Wisaka terus menggoda Faruq, Faruq hanya tersipu-sipu seperti bujangan desa lagi jatuh cinta. Malam merangkak, akhirnya mereka terlelap dengan impian masing-masing.
Wisaka mendapati dirinya sedang berjalan bersama Leli. Tiba-tiba Leli mengaduh kesakitan. Dia memegangi perutnya yang buncit karena hamil. Wisaka panik.
"Tolong, apakah ada orang?"
Sepi, tak ada yang menyahut. Akhirnya Wisaka membopong tubuh Leli dan membawanya ke rumah.

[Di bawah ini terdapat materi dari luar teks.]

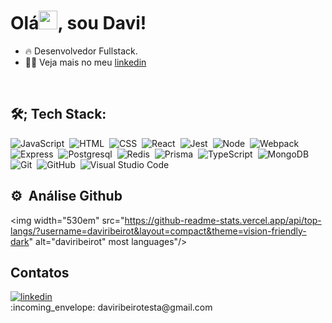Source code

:<h1 align="left">Olá<img src="https://raw.githubusercontent.com/kaueMarques/kaueMarques/master/hi.gif" height="30px">, sou Davi!</h1>

- :fire: Desenvolvedor Fullstack. 
- :man_technologist: Veja mais no meu [linkedin](https://www.linkedin.com/in/daviribeirot/)
<br>

## 🛠️; Tech Stack:
![JavaScript](https://img.shields.io/badge/-JavaScript-05122A?style=flat&logo=javascript)&nbsp;
![HTML](https://img.shields.io/badge/-HTML-05122A?style=flat&logo=HTML5)&nbsp;
![CSS](https://img.shields.io/badge/-CSS-05122A?style=flat&logo=CSS3&logoColor=1572B6)&nbsp;
![React](https://img.shields.io/badge/-React-05122A?style=flat&logo=react)&nbsp;
![Jest](https://img.shields.io/badge/-Jest-05122A?style=flat&logo=jest)&nbsp;
![Node](https://img.shields.io/badge/-Node-05122A?style=flat&logo=Node.js)&nbsp;
![Webpack](https://img.shields.io/badge/-webpack-05122A?style=flat&logo=webpack)&nbsp;
![Express](https://img.shields.io/badge/-express-05122A?style=flat&logo=express)&nbsp;
![Postgresql](https://img.shields.io/badge/-Postgresql-05122A?style=flat&logo=Postgresql)&nbsp;
![Redis](https://img.shields.io/badge/-Redis-05122A?style=flat&logo=Redis)&nbsp;
![Prisma](https://img.shields.io/badge/-Prisma-05122A?style=flat&logo=Prisma)&nbsp;
![TypeScript](https://img.shields.io/badge/-TypeScript-05122A?style=flat&logo=typescript)&nbsp;
![MongoDB](https://img.shields.io/badge/-MongoDB-05122A?style=flat&logo=MongoDB)&nbsp;
![Git](https://img.shields.io/badge/-Git-05122A?style=flat&logo=git)&nbsp;
![GitHub](https://img.shields.io/badge/-GitHub-05122A?style=flat&logo=github)&nbsp;
![Visual Studio Code](https://img.shields.io/badge/-Visual%20Studio%20Code-05122A?style=flat&logo=visual-studio-code&logoColor=007ACC)&nbsp;
<br>
## :gear: &nbsp;Análise Github
<img width="530em" src="https://github-readme-stats.vercel.app/api/top-langs/?username=daviribeirot&layout=compact&theme=vision-friendly-dark" alt="daviribeirot" most languages"/>

## Contatos

<a href="https://linkedin.com/in/daviribeirot" target="_blank">
  <img align="center" src="https://img.shields.io/badge/-daviribeirot-05122A?style=flat&logo=linkedin" alt="linkedin"/>
</a>
<br>
:incoming_envelope: daviribeirotesta@gmail.com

"Sakit, Kakang," kata Leli lirih.
"Sabar," kata Wisaka sambil berlari.
Sampai di rumah, Wisaka membaringkan Leli. Tidak ada siapapun di rumah, Wisaka kembali panik. Pemuda itu keluar dan berlari kesana-kemari mencari pertolongan. Sepi sekali kampung ini, tidak ada orang yang lewat atau pintu yang terbuka.
"Tolong ... tolong!" seru Wisaka. Berulang-ulang dia ucapkan itu.
"Kang, bangun ... bangun." Faruq mengguncang-guncang tubuh Wisaka.
Wisaka kaget, lantas duduk termenung memikirkan mimpinya.
"Mimpi apa, Kang?" tanya Faruq.
"Leli, apakah ia akan melahirkan?" Wisaka malah balik bertanya.
"Ini baru berapa minggu?" tanya Faruq keheranan.
"Dunia mereka tidak seperti dunia kita," jawab Wisaka.
Faruq mengangguk-angguk, walaupun hatinya tidak mengerti.
Tanpa mereka sadari, dua pasang mata mengawasi mereka. Mata merah yang berkilat, tampak dari rumpun di belakang mereka. Seperti siap menerkam saat mereka tertidur.